Ask any consumer what Facebook is and they'll most likely say it's a social network.
Ask a Facebook employee and they'll most likely say it's the largest advertising platform on the planet.
Ask a marketer and they'll probably talk about Facebook being a land of opportunity.
Being a large ad platform has many perks - for example you're able to reach a huge audience. However, with so many people on the platform, Facebook also needs to allow advertisers to narrow down to their target audiences to maximize the efficiency of their ad offerings. This presents two key problems; First, many companies presume they know who their audiences are but don't always get it completely right. And second, even if you do know exactly who your audience is, there are endless ways and options for reaching them.
For example, you can target by interest, location, title, likes, lookalikes, connections, and more - add to that elements such as timing and seasonality, and the offer/messaging used, and it's easy to see why marketers get lost on their journey to Facebook success. With so many variations and variables, no two campaigns will act the same, even if you run the same exact campaign with the same targeting and ads.
Additionally, your ad's performance will change over the duration of its lifetime due to various factors, including competition, seasonality, timing. etc.
Whatever you do, you should never target the same audience with different campaigns at the same time. If you do, you're essentially bidding against yourself. Narrowing down to a well-segmented audience can be good, but always ensure you have enough users to target and have spread out your budget accordingly. Test a few variations of ads and optimize as you go along.
But with so many variables and so much going on, how do you keep your campaigns in check - especially if you run many at a time?
Fortunately, there are two main metrics that allow you to quickly understand a campaign's performance and take the right actions.
1. Click-Through Rate (CTR)
Facebook's algorithm works similarly for organic traffic as it does for paid traffic - if your ad's click-through rate is low, it means people are not interested enough in the content.
In the case of an organic post, it'll simply be limited by Facebook and won't show to all your fans, whereas if it's a paid post you'll receive a low relevance score, which then increases your CPC/Impression costs.
So, if you start running a campaign and you see the CTR is poor, you most likely did something wrong, either with targeting or your ad itself, and you may need re-evaluate your process and copy.
Frequency is a metric that shows you how many times on average your audience have seen your ads. A score of below one usually signifies that your ads are doing well and reaching new users as they run; however, once you pass the one point, you are essentially starting to show your ads to the same people over and over again.
This can signify a few factors: either your ad has reached all intended users, or, you chose a bidding option which limits your reach to only part of your segment - in which case, increasing your bid should help you reach the rest of your audience and lower the frequency.

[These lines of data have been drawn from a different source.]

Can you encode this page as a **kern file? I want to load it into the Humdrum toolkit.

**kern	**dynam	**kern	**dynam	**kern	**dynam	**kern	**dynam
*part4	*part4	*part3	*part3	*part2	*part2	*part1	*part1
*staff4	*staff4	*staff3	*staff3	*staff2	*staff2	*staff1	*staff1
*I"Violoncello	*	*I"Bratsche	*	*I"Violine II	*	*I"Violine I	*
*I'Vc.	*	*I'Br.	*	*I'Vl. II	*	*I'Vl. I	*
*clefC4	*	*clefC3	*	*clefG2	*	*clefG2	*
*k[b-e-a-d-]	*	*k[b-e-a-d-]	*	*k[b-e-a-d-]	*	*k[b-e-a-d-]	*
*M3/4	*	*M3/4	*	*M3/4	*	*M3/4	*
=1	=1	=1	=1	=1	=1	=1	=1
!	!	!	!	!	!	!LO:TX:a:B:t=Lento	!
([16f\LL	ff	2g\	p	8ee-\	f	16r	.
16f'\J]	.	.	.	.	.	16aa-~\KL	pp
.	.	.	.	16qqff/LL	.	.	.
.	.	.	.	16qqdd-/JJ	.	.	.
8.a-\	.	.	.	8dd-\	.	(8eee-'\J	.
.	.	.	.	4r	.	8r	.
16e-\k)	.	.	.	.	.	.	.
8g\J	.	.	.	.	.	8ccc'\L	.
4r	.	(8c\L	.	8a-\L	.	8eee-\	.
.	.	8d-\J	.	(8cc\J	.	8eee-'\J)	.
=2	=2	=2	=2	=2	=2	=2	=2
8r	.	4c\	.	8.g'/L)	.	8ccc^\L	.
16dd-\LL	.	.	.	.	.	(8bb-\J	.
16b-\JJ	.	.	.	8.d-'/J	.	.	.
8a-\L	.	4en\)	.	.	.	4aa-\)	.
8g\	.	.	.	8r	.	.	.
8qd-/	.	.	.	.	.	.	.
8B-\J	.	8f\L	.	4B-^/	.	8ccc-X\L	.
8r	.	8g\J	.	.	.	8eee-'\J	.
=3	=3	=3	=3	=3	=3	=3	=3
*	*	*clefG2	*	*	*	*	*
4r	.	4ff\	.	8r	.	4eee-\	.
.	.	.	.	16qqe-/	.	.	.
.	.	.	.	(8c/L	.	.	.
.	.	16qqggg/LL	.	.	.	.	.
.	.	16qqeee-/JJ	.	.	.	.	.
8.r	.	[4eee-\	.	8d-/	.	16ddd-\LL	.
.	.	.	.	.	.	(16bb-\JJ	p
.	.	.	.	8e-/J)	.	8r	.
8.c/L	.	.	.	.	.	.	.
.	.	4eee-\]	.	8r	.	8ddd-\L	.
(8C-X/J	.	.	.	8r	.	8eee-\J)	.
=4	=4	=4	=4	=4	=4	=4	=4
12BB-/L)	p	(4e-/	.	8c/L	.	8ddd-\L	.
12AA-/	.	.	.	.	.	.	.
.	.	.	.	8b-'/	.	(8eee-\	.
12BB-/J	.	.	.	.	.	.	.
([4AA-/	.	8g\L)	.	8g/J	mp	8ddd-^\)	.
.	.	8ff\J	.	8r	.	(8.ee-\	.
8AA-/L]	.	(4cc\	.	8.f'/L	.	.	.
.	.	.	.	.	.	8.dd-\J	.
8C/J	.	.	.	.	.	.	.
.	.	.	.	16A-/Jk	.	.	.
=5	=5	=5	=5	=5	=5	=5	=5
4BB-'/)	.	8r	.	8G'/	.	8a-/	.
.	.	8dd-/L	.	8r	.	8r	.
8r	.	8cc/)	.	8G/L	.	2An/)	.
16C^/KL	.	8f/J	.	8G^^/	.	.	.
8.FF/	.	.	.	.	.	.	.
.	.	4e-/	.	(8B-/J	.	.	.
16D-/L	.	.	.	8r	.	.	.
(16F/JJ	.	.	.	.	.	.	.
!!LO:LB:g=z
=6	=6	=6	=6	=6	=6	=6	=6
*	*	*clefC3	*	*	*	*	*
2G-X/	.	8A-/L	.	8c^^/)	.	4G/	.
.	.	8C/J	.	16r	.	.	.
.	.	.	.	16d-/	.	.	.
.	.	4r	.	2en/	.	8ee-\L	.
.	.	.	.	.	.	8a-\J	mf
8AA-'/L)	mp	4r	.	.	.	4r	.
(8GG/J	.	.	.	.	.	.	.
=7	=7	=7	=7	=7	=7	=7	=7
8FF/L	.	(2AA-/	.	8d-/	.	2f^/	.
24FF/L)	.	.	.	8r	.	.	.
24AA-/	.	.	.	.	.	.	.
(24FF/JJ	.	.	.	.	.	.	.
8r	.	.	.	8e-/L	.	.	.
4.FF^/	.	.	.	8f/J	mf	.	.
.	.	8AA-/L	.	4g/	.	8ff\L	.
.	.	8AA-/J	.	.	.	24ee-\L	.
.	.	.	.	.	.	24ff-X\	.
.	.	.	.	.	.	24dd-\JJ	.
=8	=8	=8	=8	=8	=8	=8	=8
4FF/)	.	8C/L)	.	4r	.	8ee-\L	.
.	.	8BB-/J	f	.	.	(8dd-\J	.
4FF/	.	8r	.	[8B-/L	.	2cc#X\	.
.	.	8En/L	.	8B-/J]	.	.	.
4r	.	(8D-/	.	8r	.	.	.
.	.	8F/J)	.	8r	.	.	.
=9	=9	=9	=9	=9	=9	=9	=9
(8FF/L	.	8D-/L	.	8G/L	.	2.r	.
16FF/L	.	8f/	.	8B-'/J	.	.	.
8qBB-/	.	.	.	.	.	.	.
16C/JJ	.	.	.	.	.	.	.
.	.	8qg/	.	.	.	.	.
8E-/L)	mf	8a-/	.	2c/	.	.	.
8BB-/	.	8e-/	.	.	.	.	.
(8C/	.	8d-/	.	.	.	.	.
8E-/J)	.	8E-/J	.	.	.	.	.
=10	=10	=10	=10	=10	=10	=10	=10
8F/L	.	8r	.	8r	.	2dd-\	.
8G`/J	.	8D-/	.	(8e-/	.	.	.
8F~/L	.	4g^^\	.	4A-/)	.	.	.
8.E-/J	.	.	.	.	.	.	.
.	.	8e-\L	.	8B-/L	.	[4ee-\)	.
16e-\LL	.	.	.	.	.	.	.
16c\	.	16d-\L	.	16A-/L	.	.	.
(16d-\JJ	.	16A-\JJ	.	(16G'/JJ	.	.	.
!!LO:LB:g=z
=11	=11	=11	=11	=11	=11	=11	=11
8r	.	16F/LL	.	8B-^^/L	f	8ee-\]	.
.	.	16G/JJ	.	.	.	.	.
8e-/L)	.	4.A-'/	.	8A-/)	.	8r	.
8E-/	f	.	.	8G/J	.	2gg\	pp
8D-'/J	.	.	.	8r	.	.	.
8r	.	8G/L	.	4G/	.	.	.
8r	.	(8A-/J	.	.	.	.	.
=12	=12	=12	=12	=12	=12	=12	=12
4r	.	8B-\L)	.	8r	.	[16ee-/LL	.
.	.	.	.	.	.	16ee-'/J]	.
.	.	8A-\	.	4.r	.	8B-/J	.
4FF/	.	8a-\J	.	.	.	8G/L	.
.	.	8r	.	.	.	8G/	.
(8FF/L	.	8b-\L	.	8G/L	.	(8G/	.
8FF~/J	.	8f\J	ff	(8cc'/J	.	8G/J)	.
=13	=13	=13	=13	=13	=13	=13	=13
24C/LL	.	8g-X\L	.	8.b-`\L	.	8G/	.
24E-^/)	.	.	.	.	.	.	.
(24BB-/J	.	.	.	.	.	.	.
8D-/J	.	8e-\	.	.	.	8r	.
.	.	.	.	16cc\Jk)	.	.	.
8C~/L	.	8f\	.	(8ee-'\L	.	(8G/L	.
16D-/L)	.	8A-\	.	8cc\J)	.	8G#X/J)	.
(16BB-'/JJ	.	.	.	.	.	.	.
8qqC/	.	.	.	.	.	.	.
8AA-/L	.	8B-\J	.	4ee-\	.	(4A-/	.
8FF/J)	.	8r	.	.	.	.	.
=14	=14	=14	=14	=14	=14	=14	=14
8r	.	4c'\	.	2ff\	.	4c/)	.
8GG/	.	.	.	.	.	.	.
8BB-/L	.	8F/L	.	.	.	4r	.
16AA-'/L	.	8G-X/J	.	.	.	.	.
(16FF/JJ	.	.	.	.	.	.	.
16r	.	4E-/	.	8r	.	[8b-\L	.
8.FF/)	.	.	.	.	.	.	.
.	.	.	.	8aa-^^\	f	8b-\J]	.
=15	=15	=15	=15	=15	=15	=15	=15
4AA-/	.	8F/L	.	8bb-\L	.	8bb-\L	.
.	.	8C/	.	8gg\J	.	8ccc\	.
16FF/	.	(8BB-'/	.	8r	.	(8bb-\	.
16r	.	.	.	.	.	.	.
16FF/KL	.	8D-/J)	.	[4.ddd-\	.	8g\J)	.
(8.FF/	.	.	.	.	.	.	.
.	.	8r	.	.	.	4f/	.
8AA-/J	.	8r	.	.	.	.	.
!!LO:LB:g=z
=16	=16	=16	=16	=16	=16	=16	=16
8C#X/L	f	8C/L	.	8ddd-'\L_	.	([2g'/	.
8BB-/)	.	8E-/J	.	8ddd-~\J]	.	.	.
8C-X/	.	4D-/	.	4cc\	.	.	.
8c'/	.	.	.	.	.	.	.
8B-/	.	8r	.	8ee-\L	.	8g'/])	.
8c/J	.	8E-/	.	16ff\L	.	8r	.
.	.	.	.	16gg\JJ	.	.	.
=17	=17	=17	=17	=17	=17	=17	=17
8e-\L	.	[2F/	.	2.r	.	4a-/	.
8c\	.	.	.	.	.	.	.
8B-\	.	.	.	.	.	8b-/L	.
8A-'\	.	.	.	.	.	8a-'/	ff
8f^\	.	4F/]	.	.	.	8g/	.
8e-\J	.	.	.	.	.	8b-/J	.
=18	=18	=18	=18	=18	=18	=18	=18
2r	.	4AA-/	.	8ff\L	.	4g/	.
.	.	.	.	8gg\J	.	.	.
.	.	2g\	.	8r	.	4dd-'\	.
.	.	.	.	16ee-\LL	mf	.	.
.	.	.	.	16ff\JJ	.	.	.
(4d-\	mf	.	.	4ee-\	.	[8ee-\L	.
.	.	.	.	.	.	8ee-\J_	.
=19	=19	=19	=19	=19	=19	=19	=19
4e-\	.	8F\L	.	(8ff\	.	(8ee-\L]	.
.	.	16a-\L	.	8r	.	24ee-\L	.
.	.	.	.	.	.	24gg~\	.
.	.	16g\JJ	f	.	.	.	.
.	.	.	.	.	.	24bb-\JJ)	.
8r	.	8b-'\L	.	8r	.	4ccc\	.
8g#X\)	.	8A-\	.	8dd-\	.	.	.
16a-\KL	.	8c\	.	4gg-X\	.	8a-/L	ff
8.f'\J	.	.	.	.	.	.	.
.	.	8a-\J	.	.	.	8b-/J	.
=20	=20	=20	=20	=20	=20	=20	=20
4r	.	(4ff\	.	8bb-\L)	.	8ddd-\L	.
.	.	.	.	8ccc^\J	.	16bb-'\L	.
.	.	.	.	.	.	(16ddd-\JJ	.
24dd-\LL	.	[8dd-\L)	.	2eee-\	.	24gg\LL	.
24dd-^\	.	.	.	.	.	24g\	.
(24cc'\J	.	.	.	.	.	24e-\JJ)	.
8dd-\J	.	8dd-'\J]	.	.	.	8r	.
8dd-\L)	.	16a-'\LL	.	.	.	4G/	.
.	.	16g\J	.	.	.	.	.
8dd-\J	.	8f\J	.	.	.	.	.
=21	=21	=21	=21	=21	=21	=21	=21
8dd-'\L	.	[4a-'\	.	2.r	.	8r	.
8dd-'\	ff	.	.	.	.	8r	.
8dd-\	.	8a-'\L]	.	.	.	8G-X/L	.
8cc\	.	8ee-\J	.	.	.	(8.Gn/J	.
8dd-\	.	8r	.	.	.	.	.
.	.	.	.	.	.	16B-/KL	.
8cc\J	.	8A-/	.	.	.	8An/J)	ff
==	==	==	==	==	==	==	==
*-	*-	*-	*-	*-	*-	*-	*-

But why is a higher frequency an issue? Well, first off, if you bombard users with your ads they may quickly turn into spam. Users can mark your ads as spam, and if they do, Facebook will penalize you by charging more for each click/impression. Additionally, if you keep targeting the same audience, those who've already clicked will have no reason to do it again, and those who haven't clicked are less likely to do so, resulting in a huge drop in CTR. As previously explained, this will also result in your ads costing more.
A well-performing Facebook ad is one that starts off with a high CTR, remains with a stable frequency throughout its lifetime, and reaches all users once. It should be turned off or completed when the frequency starts rising and/or the CTR starts dropping.